> _AUSZUG_:
------------------------------

Ob dies freilich gelingen wird, bleibt abzuwarten. „Am vergangenen Samstag haben rund 800 Leute einen Euro bezahlt“, sagt Klingenstein und lässt auf Nachfrage tief in die kunstfreie Abortabrechnung blicken. „Wir haben monatlich bis zu 1000 Euro Kosten für Seife, Handtücher und Toilettenpapier. Dazu kommen 300 Euro Materialkosten für kaputte WC-Deckel, Wasserhähne und andere Teile.“ Nicht zu verachten seien auch die Wasserkosten bei an Hochtagen 2000 bis 3000 Spülungen pro Tag. „Unsere Toilette ist ein Geheimtipp, mit dem wir nicht glücklich sind“, beklagt Eva Klingenstein.

Jetzt also die Zwangskasse für Fremdbesucher. Museumsbesucher bezahlen selbstredend weiterhin nichts für den Besuch im Untergeschoss, sondern zeigen den Kassierern einfach die Eintrittskarte. Gastronomiebesucher bekommen Gratischips für den Gang zur Toilette. Bis Februar hat sich das Kunstmuseum eine Testphase verordnet. „Danach wird entschieden, wie es weitergeht“, sagt Klingenstein.

------------------------------

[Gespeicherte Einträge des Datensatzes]
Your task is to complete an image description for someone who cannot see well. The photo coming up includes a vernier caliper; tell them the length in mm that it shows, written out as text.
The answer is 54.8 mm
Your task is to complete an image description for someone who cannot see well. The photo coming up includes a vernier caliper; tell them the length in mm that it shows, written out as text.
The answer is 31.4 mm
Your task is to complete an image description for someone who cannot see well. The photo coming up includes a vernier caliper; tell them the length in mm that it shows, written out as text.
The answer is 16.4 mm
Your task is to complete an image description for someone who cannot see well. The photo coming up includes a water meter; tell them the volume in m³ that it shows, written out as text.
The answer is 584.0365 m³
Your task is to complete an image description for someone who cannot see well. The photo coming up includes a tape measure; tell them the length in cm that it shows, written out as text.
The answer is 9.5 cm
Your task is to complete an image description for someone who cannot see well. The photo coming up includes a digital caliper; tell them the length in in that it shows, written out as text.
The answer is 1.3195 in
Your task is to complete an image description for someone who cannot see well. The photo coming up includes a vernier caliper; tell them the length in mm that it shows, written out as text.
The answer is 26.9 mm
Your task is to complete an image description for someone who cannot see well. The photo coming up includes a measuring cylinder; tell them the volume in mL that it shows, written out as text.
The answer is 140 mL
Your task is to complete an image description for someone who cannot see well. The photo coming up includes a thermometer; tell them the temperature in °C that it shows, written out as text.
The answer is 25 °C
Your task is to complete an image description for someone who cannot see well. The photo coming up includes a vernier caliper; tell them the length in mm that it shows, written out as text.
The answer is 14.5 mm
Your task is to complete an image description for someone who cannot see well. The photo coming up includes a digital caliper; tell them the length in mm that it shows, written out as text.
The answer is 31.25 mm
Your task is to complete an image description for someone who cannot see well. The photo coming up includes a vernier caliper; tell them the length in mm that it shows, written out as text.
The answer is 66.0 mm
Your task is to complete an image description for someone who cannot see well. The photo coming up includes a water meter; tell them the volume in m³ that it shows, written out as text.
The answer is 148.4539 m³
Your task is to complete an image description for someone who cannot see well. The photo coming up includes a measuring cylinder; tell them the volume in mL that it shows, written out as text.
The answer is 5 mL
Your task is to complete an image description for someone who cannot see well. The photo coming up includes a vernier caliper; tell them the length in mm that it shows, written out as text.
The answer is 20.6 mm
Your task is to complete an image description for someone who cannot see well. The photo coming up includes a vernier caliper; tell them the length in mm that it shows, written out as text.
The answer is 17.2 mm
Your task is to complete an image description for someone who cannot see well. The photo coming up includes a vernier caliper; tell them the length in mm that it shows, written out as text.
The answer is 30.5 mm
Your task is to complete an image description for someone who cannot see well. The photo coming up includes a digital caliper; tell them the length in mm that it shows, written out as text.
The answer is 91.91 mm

------------------------------

> _AUFGABEN_:
a: Fasse den Auszug über die Toilette im Kunstmuseum in zwei Sätzen zusammen.
b: Gib aus dem Auszug alles von „Ob dies freilich“ bis hinunter zu „beklagt Eva Klingenstein.“ wortgetreu wieder.

> _ANTWORTEN_:
a: Im Kunstmuseum zahlen Fremdbesucher für die Toilette einen Euro, und laut Eva Klingenstein entstehen monatlich bis zu 1000 Euro Kosten für Seife, Handtücher und Toilettenpapier sowie 300 Euro Materialkosten für kaputte Teile. Museumsbesucher zeigen weiterhin nur ihre Eintrittskarte vor, Gastronomiebesucher bekommen Gratischips, und nach einer Testphase bis Februar wird über das weitere Vorgehen entschieden.

b:
Ob dies freilich gelingen wird, bleibt abzuwarten. „Am vergangenen Samstag haben rund 800 Leute einen Euro bezahlt“, sagt Klingenstein und lässt auf Nachfrage tief in die kunstfreie Abortabrechnung blicken. „Wir haben monatlich bis zu 1000 Euro Kosten für Seife, Handtücher und Toilettenpapier. Dazu kommen 300 Euro Materialkosten für kaputte WC-Deckel, Wasserhähne und andere Teile.“ Nicht zu verachten seien auch die Wasserkosten bei an Hochtagen 2000 bis 3000 Spülungen pro Tag. „Unsere Toilette ist ein Geheimtipp, mit dem wir nicht glücklich sind“, beklagt Eva Klingenstein.